Summary
The Corporate Transparency Act (CTA) requires certain companies to disclose information about their beneficial owners to the Treasury Department’s Financial Crimes Enforcement Network (FinCEN). The goal was to create a national directory of beneficial owners to curb illicit finance, drug cartels, terrorist groups, and other harmful activities.
As of March 2025, the Treasury Department announced it will suspend enforcement of the CTA against U.S. domestic reporting companies and their beneficial owners, focusing solely on foreign entities. This means U.S. commercial real estate entities are now exempt from providing beneficial ownership information to FinCEN.

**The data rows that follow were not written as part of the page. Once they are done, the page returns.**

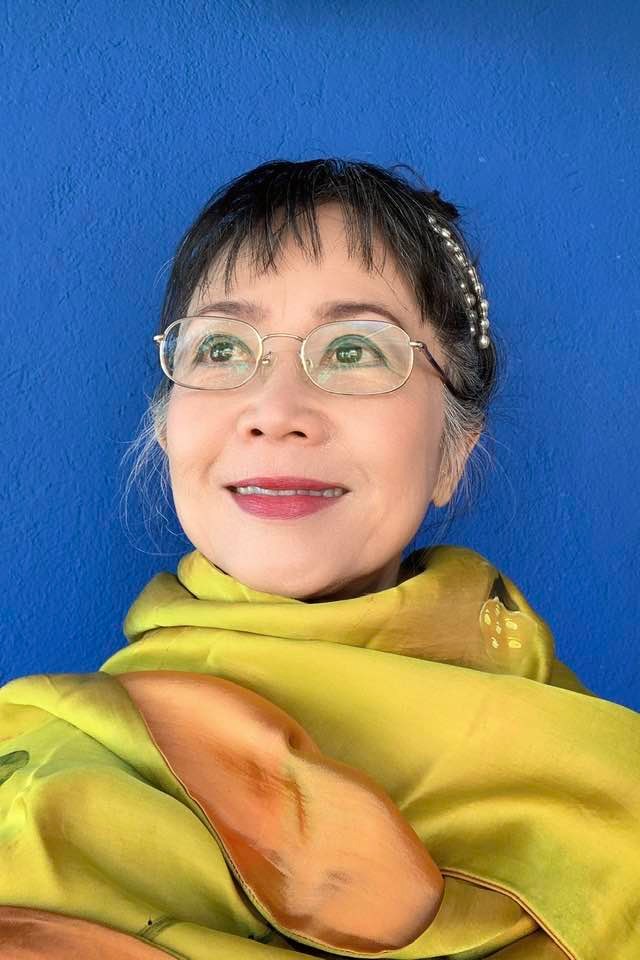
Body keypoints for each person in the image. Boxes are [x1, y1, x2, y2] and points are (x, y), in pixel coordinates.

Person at [0, 158, 638, 959]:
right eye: (222, 348)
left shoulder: (591, 758)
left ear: (455, 451)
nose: (275, 411)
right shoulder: (43, 793)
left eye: (353, 351)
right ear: (167, 431)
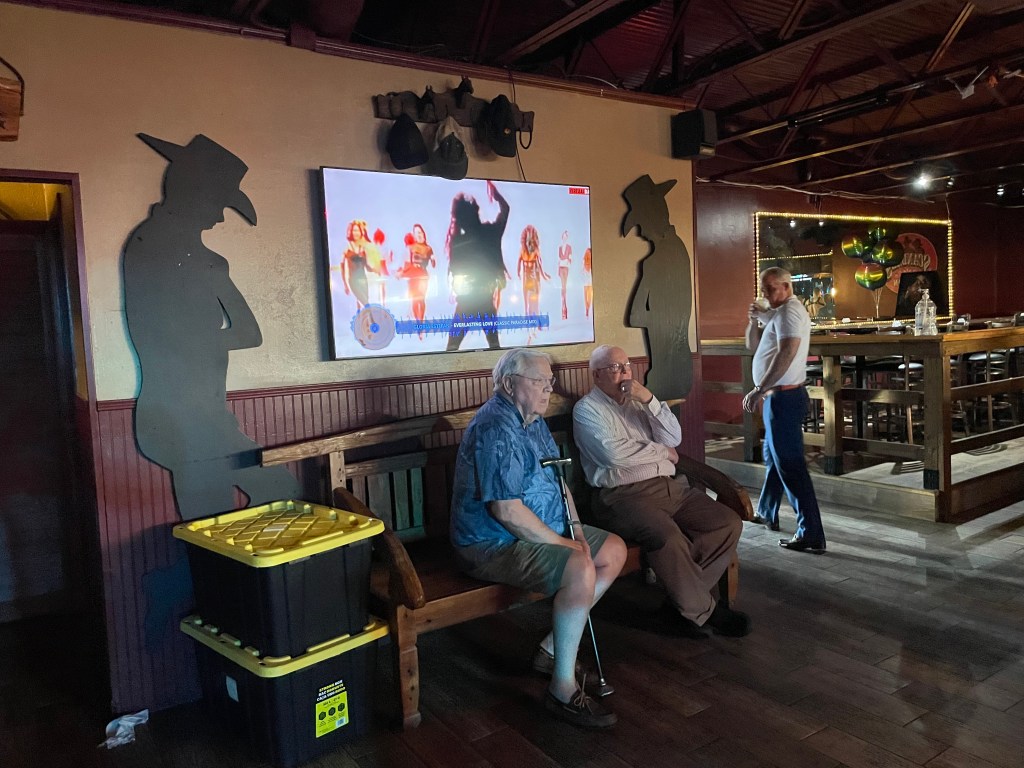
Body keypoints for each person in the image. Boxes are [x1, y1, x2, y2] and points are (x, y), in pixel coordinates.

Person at [450, 348, 626, 728]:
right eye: (539, 381)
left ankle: (551, 650)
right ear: (509, 384)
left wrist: (576, 529)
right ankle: (562, 689)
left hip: (541, 528)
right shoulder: (495, 428)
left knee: (612, 550)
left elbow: (559, 481)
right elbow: (506, 511)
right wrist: (566, 545)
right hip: (491, 543)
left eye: (550, 381)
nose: (549, 389)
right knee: (579, 567)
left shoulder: (533, 421)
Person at [572, 345, 750, 639]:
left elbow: (673, 438)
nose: (624, 373)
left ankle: (681, 606)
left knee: (727, 523)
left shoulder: (639, 403)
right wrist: (662, 453)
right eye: (614, 368)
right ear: (596, 375)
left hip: (670, 487)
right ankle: (704, 611)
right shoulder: (587, 410)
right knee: (668, 537)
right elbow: (613, 455)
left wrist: (649, 399)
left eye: (626, 366)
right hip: (621, 495)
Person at [743, 267, 827, 553]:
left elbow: (787, 351)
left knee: (791, 466)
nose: (764, 293)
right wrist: (754, 319)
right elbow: (752, 345)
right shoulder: (778, 313)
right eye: (763, 288)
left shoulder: (790, 312)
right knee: (774, 459)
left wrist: (759, 388)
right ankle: (768, 511)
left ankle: (810, 533)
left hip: (784, 396)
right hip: (778, 396)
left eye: (769, 288)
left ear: (786, 287)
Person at [445, 180, 510, 351]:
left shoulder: (458, 241)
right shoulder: (489, 233)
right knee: (493, 347)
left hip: (469, 302)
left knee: (452, 348)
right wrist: (496, 195)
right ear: (476, 211)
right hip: (481, 300)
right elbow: (505, 209)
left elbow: (454, 270)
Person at [397, 223, 435, 337]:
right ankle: (419, 325)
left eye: (420, 232)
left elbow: (433, 263)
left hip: (422, 276)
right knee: (414, 301)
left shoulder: (428, 248)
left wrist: (433, 260)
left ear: (423, 233)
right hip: (412, 277)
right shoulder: (411, 247)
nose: (419, 235)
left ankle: (421, 324)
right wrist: (401, 272)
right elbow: (406, 263)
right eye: (416, 233)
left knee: (421, 300)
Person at [517, 224, 550, 342]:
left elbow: (540, 265)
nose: (528, 243)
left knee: (533, 302)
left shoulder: (535, 250)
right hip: (528, 278)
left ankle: (535, 324)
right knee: (528, 303)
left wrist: (544, 275)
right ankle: (531, 325)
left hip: (533, 277)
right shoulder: (524, 251)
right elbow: (519, 263)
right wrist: (518, 273)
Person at [558, 230, 572, 320]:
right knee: (562, 287)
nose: (564, 238)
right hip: (561, 268)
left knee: (564, 287)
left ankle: (564, 308)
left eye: (566, 237)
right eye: (563, 237)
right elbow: (559, 259)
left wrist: (567, 262)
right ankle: (563, 306)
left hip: (565, 268)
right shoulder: (560, 248)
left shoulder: (569, 247)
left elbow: (570, 259)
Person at [582, 247, 593, 318]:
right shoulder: (587, 259)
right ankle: (587, 309)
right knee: (588, 295)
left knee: (587, 295)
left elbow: (582, 269)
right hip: (587, 279)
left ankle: (587, 309)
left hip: (587, 279)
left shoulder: (585, 260)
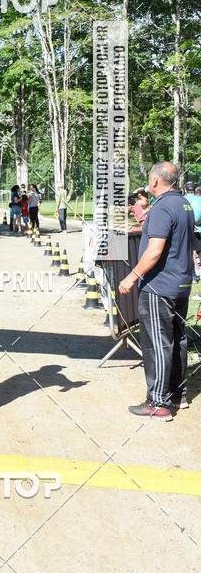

FinCEN intends to issue new rules to narrow the scope of the CTA’s reporting requirements to only apply to foreign-formed companies that have registered to do business in the U.S.
The Real Estate Roundtable continues to work with policymakers in support of a balanced approach that would inhibit illicit money laundering activity without the imposition of costly reporting requirements for real estate investors.
Key Takeaways
Thanks to the Treasury’s action to suspend CTA enforcement for domestic reporting companies, much of the concern about the CTA’s far-reaching scope and its impact on many commercial and residential real estate businesses that use the LLC structure for conducting business is allayed.
See the full fact sheet.
Support Measures that Encourage Capital Formation: RER, along with its coalition partners, repeatedly raised concerns about the regulatory burden posed by the CTA and has supported the court challenges to the law. We are pleased by the Treasury’s constructive action to exempt domestic reporting companies.